> _Your task_
From the first line of the listing below to the line with "54: (412, 483, 0.79)", print each line exactly, and nothing more. Leave out the pictures.

__________________________________________________

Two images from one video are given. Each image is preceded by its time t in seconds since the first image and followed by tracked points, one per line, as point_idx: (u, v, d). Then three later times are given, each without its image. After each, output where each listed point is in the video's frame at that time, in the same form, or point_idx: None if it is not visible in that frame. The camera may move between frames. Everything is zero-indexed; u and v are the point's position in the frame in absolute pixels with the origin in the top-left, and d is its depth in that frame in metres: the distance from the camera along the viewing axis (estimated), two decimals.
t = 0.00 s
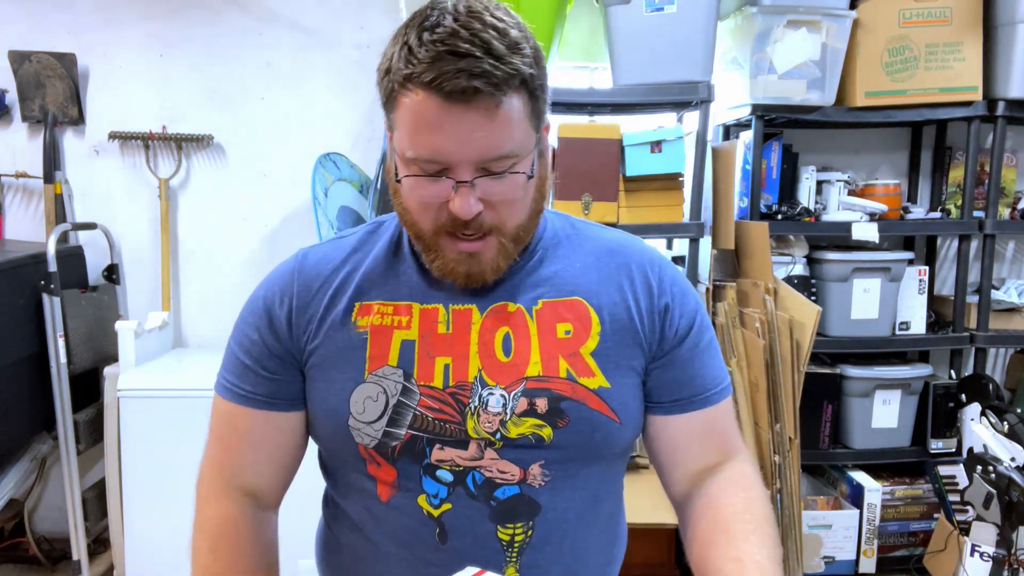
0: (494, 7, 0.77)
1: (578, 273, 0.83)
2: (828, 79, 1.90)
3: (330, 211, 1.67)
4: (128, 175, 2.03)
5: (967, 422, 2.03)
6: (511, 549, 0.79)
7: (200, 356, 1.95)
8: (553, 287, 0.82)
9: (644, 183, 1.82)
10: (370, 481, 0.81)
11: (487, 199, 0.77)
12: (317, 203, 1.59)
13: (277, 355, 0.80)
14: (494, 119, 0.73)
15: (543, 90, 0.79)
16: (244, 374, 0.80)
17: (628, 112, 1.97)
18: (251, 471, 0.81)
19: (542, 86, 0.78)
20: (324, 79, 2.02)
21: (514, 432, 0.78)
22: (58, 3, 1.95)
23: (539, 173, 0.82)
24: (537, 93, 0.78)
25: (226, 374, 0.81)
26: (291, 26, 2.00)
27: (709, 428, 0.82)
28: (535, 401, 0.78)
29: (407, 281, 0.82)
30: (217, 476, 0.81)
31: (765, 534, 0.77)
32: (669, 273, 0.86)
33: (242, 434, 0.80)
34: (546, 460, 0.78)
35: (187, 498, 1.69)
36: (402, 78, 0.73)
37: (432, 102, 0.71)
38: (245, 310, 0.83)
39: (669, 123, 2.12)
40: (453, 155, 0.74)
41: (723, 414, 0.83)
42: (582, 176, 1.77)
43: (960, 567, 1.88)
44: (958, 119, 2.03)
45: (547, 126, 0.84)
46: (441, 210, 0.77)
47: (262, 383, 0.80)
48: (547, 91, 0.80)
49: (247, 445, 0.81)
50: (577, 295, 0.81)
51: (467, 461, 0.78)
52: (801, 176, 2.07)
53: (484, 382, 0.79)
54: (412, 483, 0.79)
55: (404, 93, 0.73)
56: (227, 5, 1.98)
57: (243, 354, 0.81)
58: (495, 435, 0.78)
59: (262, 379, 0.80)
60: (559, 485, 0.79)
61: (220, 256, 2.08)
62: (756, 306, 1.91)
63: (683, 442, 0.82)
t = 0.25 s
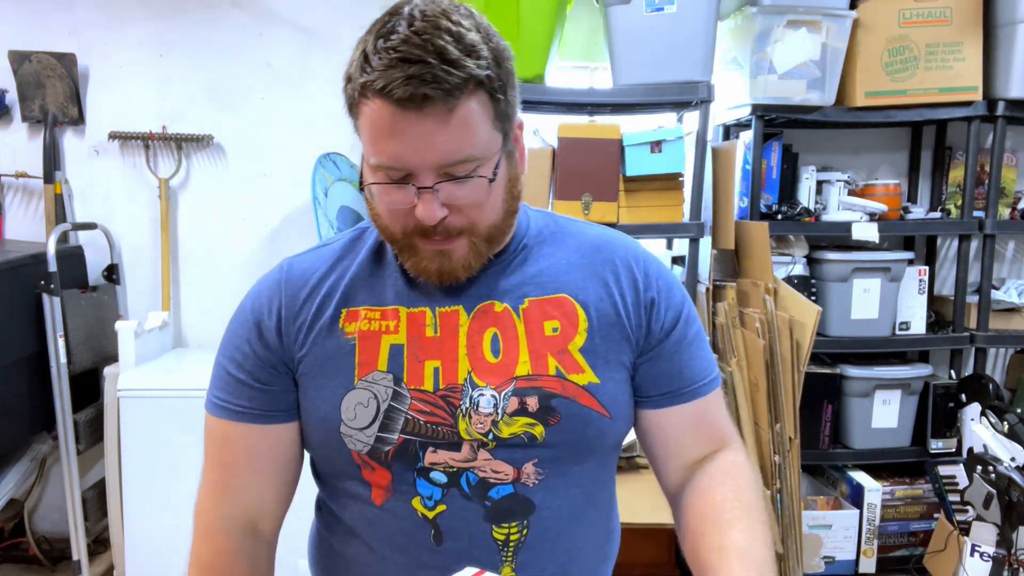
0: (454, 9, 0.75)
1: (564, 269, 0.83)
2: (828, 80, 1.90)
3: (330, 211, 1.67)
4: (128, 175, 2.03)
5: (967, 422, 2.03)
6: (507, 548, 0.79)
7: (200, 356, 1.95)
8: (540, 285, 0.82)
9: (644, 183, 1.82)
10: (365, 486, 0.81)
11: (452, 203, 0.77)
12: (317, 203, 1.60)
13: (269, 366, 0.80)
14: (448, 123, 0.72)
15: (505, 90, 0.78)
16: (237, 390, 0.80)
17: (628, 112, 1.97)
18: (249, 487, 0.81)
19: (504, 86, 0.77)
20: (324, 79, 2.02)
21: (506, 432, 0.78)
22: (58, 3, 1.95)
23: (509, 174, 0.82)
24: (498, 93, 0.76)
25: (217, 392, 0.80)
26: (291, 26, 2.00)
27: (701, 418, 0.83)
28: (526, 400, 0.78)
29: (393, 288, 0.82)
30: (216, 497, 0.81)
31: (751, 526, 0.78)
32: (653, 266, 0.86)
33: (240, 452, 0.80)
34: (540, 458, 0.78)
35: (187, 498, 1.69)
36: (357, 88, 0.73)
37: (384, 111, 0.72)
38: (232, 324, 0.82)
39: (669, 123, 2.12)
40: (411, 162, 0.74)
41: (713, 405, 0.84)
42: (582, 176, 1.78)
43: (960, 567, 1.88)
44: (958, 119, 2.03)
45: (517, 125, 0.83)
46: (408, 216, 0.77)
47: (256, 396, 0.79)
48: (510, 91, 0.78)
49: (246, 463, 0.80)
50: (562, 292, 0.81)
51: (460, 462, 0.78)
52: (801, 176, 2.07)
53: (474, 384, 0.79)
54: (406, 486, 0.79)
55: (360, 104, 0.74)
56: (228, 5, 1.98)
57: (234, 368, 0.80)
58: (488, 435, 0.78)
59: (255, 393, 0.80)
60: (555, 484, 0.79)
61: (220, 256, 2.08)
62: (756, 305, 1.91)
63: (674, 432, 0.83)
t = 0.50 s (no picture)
0: (426, 15, 0.76)
1: (553, 268, 0.84)
2: (828, 80, 1.90)
3: (331, 211, 1.67)
4: (127, 175, 2.03)
5: (967, 421, 2.03)
6: (500, 545, 0.78)
7: (200, 356, 1.95)
8: (530, 283, 0.83)
9: (645, 184, 1.82)
10: (360, 485, 0.81)
11: (432, 205, 0.78)
12: (317, 203, 1.60)
13: (264, 367, 0.81)
14: (420, 128, 0.73)
15: (480, 91, 0.78)
16: (234, 391, 0.81)
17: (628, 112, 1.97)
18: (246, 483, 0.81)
19: (477, 87, 0.77)
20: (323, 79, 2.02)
21: (498, 430, 0.78)
22: (58, 3, 1.95)
23: (490, 174, 0.82)
24: (473, 95, 0.77)
25: (215, 394, 0.82)
26: (292, 26, 2.00)
27: (703, 396, 0.81)
28: (516, 398, 0.78)
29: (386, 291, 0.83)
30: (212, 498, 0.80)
31: (722, 494, 0.72)
32: (643, 262, 0.86)
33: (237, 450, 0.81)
34: (532, 456, 0.78)
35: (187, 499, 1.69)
36: (335, 99, 0.75)
37: (359, 119, 0.73)
38: (229, 327, 0.84)
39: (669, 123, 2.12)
40: (389, 167, 0.76)
41: (719, 387, 0.81)
42: (583, 176, 1.78)
43: (960, 567, 1.88)
44: (958, 119, 2.03)
45: (496, 125, 0.83)
46: (390, 221, 0.79)
47: (252, 396, 0.81)
48: (485, 92, 0.79)
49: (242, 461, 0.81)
50: (551, 291, 0.82)
51: (453, 460, 0.78)
52: (801, 176, 2.07)
53: (465, 382, 0.79)
54: (400, 484, 0.79)
55: (338, 113, 0.76)
56: (228, 5, 1.98)
57: (231, 369, 0.82)
58: (479, 433, 0.78)
59: (251, 393, 0.81)
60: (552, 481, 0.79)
61: (220, 256, 2.08)
62: (756, 306, 1.91)
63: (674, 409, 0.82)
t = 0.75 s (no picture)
0: (424, 18, 0.78)
1: (552, 268, 0.83)
2: (828, 80, 1.90)
3: (330, 211, 1.67)
4: (128, 175, 2.03)
5: (967, 422, 2.03)
6: (495, 542, 0.78)
7: (200, 356, 1.95)
8: (528, 283, 0.82)
9: (645, 184, 1.82)
10: (361, 477, 0.84)
11: (429, 203, 0.79)
12: (317, 203, 1.60)
13: (270, 361, 0.86)
14: (414, 126, 0.75)
15: (476, 90, 0.79)
16: (244, 381, 0.87)
17: (627, 112, 1.97)
18: (258, 468, 0.87)
19: (474, 86, 0.78)
20: (324, 79, 2.02)
21: (489, 427, 0.78)
22: (58, 3, 1.95)
23: (489, 172, 0.83)
24: (468, 94, 0.78)
25: (231, 384, 0.88)
26: (292, 26, 2.00)
27: (693, 406, 0.76)
28: (508, 397, 0.77)
29: (390, 290, 0.85)
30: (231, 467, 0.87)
31: (674, 521, 0.70)
32: (645, 264, 0.84)
33: (248, 434, 0.87)
34: (526, 453, 0.78)
35: (187, 498, 1.69)
36: (336, 100, 0.78)
37: (357, 120, 0.75)
38: (246, 321, 0.90)
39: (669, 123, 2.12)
40: (386, 166, 0.77)
41: (711, 399, 0.76)
42: (582, 176, 1.78)
43: (960, 567, 1.88)
44: (958, 119, 2.03)
45: (497, 124, 0.84)
46: (391, 219, 0.81)
47: (258, 387, 0.86)
48: (482, 91, 0.79)
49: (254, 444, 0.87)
50: (550, 291, 0.81)
51: (447, 455, 0.79)
52: (800, 176, 2.07)
53: (458, 379, 0.79)
54: (397, 478, 0.81)
55: (340, 115, 0.78)
56: (228, 5, 1.98)
57: (243, 361, 0.88)
58: (471, 430, 0.78)
59: (258, 384, 0.86)
60: (549, 479, 0.78)
61: (220, 256, 2.08)
62: (756, 305, 1.91)
63: (662, 416, 0.77)
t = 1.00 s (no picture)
0: (436, 20, 0.79)
1: (564, 270, 0.84)
2: (828, 80, 1.90)
3: (330, 211, 1.67)
4: (128, 175, 2.03)
5: (967, 422, 2.03)
6: (495, 539, 0.79)
7: (200, 356, 1.95)
8: (539, 284, 0.83)
9: (645, 184, 1.82)
10: (370, 469, 0.86)
11: (438, 200, 0.80)
12: (317, 203, 1.59)
13: (289, 352, 0.90)
14: (421, 125, 0.76)
15: (485, 91, 0.79)
16: (263, 371, 0.90)
17: (627, 112, 1.97)
18: (271, 455, 0.91)
19: (482, 87, 0.79)
20: (324, 79, 2.02)
21: (493, 424, 0.78)
22: (58, 3, 1.95)
23: (499, 171, 0.83)
24: (477, 94, 0.78)
25: (252, 374, 0.92)
26: (291, 26, 2.00)
27: (694, 413, 0.75)
28: (513, 394, 0.78)
29: (404, 288, 0.87)
30: (250, 447, 0.91)
31: (664, 530, 0.68)
32: (658, 265, 0.83)
33: (262, 424, 0.90)
34: (530, 452, 0.78)
35: (187, 498, 1.69)
36: (349, 100, 0.80)
37: (368, 119, 0.77)
38: (269, 314, 0.94)
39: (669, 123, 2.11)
40: (395, 164, 0.79)
41: (714, 407, 0.75)
42: (582, 176, 1.78)
43: (960, 567, 1.88)
44: (958, 119, 2.03)
45: (507, 124, 0.84)
46: (401, 216, 0.82)
47: (276, 378, 0.89)
48: (491, 91, 0.80)
49: (268, 434, 0.90)
50: (560, 292, 0.82)
51: (452, 451, 0.80)
52: (800, 176, 2.07)
53: (466, 375, 0.80)
54: (403, 471, 0.83)
55: (353, 114, 0.80)
56: (228, 5, 1.98)
57: (263, 352, 0.91)
58: (476, 426, 0.79)
59: (276, 374, 0.89)
60: (551, 478, 0.79)
61: (220, 256, 2.08)
62: (756, 306, 1.91)
63: (664, 421, 0.77)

__________________________________________________

> _Reply to the task_
Two images from one video are given. Each image is preceded by its time t in seconds since the first image and followed by tracked points, one per line, as point_idx: (u, v, d). Then three later times are given, each without its image. After each, output where each listed point is in the video's frame at that time, in the same form, or point_idx: None if it is not visible in that frame. The camera may move between frames. Everything is zero-indexed; u and v are the point's position in the frame in absolute pixels with the origin in the top-left, and d is its depth in that frame in metres: the distance from the camera along the viewing axis (estimated), two decimals.
t = 0.00 s
0: (494, 7, 0.77)
1: (578, 273, 0.83)
2: (828, 79, 1.90)
3: (330, 211, 1.67)
4: (128, 175, 2.03)
5: (967, 422, 2.03)
6: (511, 549, 0.79)
7: (200, 356, 1.95)
8: (553, 287, 0.82)
9: (644, 183, 1.82)
10: (370, 481, 0.81)
11: (487, 199, 0.77)
12: (317, 203, 1.59)
13: (277, 355, 0.80)
14: (494, 119, 0.73)
15: (543, 90, 0.79)
16: (244, 374, 0.80)
17: (628, 112, 1.97)
18: (251, 471, 0.81)
19: (542, 86, 0.78)
20: (324, 79, 2.02)
21: (514, 432, 0.78)
22: (58, 3, 1.95)
23: (539, 173, 0.82)
24: (537, 93, 0.78)
25: (226, 374, 0.81)
26: (291, 26, 2.00)
27: (709, 428, 0.82)
28: (535, 401, 0.78)
29: (407, 281, 0.82)
30: (217, 476, 0.81)
31: (765, 534, 0.77)
32: (669, 273, 0.86)
33: (242, 434, 0.80)
34: (546, 460, 0.78)
35: (187, 498, 1.69)
36: (402, 78, 0.73)
37: (432, 102, 0.71)
38: (245, 310, 0.83)
39: (669, 123, 2.12)
40: (453, 155, 0.74)
41: (723, 414, 0.83)
42: (582, 176, 1.77)
43: (960, 567, 1.88)
44: (958, 119, 2.03)
45: (547, 126, 0.84)
46: (441, 210, 0.77)
47: (262, 383, 0.80)
48: (547, 91, 0.80)
49: (247, 445, 0.81)
50: (577, 295, 0.81)
51: (467, 461, 0.78)
52: (801, 176, 2.07)
53: (484, 382, 0.79)
54: (412, 483, 0.79)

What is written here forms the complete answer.